HÖH-DPS 2014 seçimlerinde yaptığı saldırıların şirketine şimdiye kadar ulaşamamıştı. Bulgaristan Türklerine, Müslümanlara, Camilerimize, din okullarımıza, İslam dinine ve kiöliğimize karşı şimdiki saldırı çok güçlü oldu ve başarıyla göğüslenebildi diyebilirim.

Geçen yıllarda ”ATAKA” partisi Başkanı Volen Siderov da köpek gibi havlıyordu, fakat bu hadde varmamıştı. Şimdi yalnız, soydaşların yolunu kesmek için, analarını babalarını ihbar eden, kardeşlerini sürgün ettiren Sana ajanı ile Pavel ajanının “Kapitan Andreevo” – “Kapıkule” sınır çizgisine gidip yan yana, ellerine birer şişe alıp yan yana asfalta serilerek Türkiye’den gelen otobüslerin yolunu kesmeleri kaldı. Belki bu anların tamamen rezil olmaları için en son şanstır.

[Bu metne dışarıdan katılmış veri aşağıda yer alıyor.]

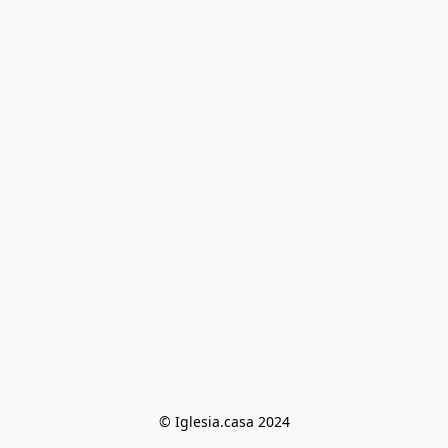
© Iglesia.casa 2024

Toplum bu ajanlardan, hainlerden, çöplerden arınmadan hiç birimizin yüzü gülmez.

 

Halkımızı uyandıran maya tuttu.

 

Bir de L. Mestan çıkıp çıkıp “propaganda dilini yumuşatın!” diyor. Kardeşim işler söz safhasından çoktan çıktı. Ve bunu siz yaptınız.  Kopoylar, beslemeleriniz bir az daha para kopartalım diye, gece gündüz asfaltta yatmaya hazırlanıyor. Bu paraların da hesabı sorulacak ama bakalım kısmetse yakındır.

 

Bilirsiniz Sayın Mestan, “Yarına kalsa da, yanınıza kalan olmayacaktır!”

Bakıyorum bazı gerçekçi yayınlar, kızınızın halkın 5 milyon levasının üstüne oturup kapanan BTK bankasında aldığı maaşın fişini çıkarmışlar: 10 bin leva (on bin leva)

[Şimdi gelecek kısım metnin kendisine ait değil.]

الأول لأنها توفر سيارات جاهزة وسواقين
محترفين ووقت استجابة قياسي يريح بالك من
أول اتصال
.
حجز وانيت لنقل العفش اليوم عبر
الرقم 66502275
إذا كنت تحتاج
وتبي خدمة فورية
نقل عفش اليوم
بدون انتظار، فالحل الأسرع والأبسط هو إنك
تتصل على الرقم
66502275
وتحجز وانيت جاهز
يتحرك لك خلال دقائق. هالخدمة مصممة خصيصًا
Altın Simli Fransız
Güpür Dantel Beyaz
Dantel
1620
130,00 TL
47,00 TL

Sava Ahmet’in Şirin’i, boşadığı öteki metresler ve oğlu Erol ise yanancı enerji şirketlerinden ayda 12 000 leva (on iki bin leva) maaş alıyormuş.

Lütfen vazgeçin artık şu hep bana hep bana politikalarından. Halkımız açlıktan gevriyor.

 

Deyecek sanki başka bir şeyler yok. Lütfen beni benimle bırakınız!

İnsanın iradesi onun temel taşıdır.

Bütün Bulgaristan tutuştuğu an, bu ateş insanı yakmaz demenin bir anlamı yoktur.

Bu seçimlerde benim kibritim 9 nolu bültendir.

Bir yanından siz de tutuşturun lütfen. Şu rezaleti cehennem kazanında birlikte kaynatalım!

Bülten no. 9’la işi ateşleyelim. Kısır ruhlardan başka bir şey beklemememiz boşunadır.